Museum of Brisbane acknowledges and advises that the following webpage contains images of deceased persons.
Gordon Bennett (1955–2014) remains one of Australia’s most significant postmodern artists. Throughout his practice, he worked in a wide range of media including painting, drawing, printmaking, video, performance and installation. His bold and challenging art continues to engage with questions of cultural and personal identity, particularly within the context of Australia’s colonial past and postcolonial present.
We invite you to come and explore an intimate display of Gordon’s works from the Museum of Brisbane Collections, including two recent acquisitions generously donated by Leanne Bennett.
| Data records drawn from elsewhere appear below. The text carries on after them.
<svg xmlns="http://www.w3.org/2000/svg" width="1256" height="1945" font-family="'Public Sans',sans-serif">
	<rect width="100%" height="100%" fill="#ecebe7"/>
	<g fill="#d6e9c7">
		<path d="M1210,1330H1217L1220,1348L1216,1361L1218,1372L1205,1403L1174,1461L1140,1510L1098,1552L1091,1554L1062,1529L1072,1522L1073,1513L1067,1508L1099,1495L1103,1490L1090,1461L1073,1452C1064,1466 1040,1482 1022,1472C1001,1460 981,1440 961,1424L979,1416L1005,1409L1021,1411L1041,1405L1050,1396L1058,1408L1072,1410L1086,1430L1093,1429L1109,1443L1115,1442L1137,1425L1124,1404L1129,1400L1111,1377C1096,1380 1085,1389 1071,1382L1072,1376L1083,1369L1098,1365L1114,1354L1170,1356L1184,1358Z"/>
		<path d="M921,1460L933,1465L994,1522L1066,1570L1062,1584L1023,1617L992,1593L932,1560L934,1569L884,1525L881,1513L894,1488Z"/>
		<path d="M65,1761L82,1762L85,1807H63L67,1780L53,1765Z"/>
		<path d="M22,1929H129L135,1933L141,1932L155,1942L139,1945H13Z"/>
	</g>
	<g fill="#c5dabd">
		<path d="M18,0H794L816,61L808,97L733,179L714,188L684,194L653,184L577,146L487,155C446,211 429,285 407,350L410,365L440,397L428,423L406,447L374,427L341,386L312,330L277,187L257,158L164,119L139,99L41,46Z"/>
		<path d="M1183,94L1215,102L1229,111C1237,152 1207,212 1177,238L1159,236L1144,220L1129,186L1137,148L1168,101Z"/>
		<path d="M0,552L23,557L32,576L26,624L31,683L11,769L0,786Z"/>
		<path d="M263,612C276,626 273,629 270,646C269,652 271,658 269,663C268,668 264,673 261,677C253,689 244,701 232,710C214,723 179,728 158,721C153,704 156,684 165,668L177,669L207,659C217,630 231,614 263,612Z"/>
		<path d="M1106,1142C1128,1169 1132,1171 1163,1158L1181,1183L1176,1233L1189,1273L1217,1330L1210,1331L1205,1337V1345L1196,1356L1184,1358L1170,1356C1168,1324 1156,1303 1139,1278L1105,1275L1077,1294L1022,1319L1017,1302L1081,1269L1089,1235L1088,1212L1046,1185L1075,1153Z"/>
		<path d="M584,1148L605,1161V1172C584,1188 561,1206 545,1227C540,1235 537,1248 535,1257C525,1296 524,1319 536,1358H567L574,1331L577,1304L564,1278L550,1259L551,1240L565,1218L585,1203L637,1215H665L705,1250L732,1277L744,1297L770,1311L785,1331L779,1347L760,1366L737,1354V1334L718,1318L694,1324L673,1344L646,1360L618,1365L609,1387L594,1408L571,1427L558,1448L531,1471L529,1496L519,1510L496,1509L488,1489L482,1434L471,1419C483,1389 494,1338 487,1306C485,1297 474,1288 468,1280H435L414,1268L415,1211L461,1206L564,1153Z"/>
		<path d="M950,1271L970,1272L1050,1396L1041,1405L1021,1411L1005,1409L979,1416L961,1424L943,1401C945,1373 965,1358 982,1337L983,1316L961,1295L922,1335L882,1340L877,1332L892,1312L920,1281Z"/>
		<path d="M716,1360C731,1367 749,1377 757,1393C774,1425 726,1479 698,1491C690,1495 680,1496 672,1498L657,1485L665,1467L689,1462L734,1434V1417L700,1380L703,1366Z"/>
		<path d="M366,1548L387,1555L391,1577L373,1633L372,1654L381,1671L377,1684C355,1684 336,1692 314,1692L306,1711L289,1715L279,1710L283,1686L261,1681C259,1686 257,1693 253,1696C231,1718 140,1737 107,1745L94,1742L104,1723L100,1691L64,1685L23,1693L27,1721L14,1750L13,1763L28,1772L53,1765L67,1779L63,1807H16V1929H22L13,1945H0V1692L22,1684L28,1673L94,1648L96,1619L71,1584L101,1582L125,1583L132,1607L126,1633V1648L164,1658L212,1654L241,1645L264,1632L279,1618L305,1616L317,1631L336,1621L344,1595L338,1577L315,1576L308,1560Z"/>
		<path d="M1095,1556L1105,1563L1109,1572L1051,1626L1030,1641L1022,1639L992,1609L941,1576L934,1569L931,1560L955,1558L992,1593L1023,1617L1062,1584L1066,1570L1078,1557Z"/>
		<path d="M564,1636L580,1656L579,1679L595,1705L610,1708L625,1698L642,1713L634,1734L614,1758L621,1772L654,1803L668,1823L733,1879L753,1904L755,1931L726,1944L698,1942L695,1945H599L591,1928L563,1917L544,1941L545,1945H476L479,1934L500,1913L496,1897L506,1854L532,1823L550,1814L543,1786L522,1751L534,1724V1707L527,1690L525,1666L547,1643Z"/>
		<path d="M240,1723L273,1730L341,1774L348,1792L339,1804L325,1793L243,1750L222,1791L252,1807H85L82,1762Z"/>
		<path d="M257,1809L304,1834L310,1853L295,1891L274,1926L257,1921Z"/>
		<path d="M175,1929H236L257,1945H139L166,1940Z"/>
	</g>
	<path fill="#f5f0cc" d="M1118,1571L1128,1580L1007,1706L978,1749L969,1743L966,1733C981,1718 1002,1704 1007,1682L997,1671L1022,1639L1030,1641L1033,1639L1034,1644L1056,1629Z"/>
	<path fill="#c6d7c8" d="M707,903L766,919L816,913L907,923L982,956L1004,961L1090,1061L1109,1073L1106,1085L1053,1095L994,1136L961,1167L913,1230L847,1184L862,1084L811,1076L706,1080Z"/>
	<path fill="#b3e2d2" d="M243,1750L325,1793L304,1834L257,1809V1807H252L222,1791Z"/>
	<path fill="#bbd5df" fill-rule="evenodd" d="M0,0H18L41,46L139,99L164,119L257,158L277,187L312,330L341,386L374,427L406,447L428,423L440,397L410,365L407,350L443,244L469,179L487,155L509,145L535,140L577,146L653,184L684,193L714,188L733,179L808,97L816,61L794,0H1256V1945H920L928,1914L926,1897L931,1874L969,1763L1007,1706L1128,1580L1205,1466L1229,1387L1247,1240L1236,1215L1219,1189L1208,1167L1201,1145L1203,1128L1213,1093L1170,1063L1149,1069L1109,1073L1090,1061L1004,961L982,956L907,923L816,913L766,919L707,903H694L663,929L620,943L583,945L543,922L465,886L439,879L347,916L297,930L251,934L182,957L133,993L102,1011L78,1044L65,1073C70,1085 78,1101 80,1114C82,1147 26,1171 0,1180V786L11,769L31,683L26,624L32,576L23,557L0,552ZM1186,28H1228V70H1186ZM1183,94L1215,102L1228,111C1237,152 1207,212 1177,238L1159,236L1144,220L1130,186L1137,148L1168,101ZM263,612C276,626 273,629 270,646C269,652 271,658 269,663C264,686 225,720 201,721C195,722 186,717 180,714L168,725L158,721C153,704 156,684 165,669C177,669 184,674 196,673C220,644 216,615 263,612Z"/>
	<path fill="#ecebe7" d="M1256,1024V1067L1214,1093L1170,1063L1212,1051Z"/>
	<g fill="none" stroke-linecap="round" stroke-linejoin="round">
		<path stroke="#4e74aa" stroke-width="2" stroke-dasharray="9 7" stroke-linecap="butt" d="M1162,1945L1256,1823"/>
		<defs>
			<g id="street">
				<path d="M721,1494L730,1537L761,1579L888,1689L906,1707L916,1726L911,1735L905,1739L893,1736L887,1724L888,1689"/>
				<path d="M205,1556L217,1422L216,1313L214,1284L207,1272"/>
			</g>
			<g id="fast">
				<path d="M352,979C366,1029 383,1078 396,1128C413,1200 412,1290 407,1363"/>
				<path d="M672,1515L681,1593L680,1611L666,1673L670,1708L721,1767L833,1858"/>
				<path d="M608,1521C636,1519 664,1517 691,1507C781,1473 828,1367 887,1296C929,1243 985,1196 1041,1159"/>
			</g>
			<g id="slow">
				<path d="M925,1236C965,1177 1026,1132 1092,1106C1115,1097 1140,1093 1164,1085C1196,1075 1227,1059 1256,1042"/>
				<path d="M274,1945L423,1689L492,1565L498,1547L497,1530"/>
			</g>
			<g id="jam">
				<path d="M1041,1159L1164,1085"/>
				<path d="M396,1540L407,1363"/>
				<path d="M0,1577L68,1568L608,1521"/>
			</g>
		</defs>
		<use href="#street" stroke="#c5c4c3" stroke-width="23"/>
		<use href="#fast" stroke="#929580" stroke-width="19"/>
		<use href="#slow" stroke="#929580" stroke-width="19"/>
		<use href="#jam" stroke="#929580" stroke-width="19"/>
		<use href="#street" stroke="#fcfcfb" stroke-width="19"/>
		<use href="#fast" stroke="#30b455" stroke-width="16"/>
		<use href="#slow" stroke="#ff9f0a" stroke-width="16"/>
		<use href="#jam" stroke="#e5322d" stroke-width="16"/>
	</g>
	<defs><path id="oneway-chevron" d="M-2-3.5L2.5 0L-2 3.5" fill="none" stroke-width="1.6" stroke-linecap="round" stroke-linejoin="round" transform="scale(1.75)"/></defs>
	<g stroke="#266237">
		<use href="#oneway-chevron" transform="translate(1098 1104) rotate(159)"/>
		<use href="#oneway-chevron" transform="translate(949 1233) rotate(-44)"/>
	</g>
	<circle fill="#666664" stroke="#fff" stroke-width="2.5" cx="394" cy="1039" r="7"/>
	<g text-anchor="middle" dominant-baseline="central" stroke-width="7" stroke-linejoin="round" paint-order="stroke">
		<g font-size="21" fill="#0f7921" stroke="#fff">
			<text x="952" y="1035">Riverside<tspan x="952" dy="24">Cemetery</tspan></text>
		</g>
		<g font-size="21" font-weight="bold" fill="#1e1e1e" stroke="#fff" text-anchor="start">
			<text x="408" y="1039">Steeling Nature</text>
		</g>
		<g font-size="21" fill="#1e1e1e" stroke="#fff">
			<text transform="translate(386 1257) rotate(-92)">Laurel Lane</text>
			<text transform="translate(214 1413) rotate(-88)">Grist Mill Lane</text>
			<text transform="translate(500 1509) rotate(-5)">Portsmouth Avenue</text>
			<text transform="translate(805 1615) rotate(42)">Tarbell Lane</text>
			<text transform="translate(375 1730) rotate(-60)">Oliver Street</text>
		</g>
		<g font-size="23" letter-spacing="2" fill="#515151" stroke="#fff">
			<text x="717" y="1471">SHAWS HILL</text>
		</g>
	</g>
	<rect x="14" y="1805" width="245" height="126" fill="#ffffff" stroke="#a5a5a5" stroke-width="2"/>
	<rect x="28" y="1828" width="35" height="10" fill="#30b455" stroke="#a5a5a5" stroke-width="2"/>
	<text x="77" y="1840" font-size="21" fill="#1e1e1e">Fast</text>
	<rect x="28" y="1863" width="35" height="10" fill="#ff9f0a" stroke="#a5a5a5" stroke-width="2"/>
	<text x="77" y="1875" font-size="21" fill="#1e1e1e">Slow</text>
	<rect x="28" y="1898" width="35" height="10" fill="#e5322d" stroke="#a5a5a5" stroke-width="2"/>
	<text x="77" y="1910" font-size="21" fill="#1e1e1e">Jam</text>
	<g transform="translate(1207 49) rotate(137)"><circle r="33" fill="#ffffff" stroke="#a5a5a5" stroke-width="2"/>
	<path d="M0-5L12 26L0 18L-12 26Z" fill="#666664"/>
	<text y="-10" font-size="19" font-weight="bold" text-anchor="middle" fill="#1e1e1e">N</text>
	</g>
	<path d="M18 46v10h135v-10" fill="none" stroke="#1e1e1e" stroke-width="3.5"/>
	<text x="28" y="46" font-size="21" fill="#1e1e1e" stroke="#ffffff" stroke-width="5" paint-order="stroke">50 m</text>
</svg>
Born in the Queensland rural town of Monto, Gordon Bennett grew up in a European-Australian environment. As a young teenager, he became aware of his Indigenous Australian heritage, and not until later in his adult life did he learn that his birth mother is a Birri Gubba and Darambal woman who had been raised as an orphan on Cherbourg Aboriginal Mission and later trained as domestic help. Refusing to deny his mixed Anglo-Celtic and Indigenous Australian heritage, Bennett began thinking about concepts of race and identity, which manifested in his celebrated body of work over three decades.
Bennett quit his job at age 30 with Telecom Australia and enrolled in a fine arts degree at Queensland College of Art. There he was introduced to postmodernist thought, which dominated literary and art theory at the time. Drawing on the principles of postmodernism, Bennett took to disrupting the grand narrative of European colonialism and interrogating its influence throughout all facets of Australian society in his art.
In many of his works, Bennett employed a strategy of appropriation. He reproduced and rearranged elements from paintings by prominent artists including Jean-Michel Basquiat, Philip Guston, Kazimir Malevich, Piet Mondrian, Jackson Pollock and Margaret Preston. In doing so, he flipped the colonial lens through which non-Western cultures have been and continue to be represented.
Bennett unexpectedly passed in 2014.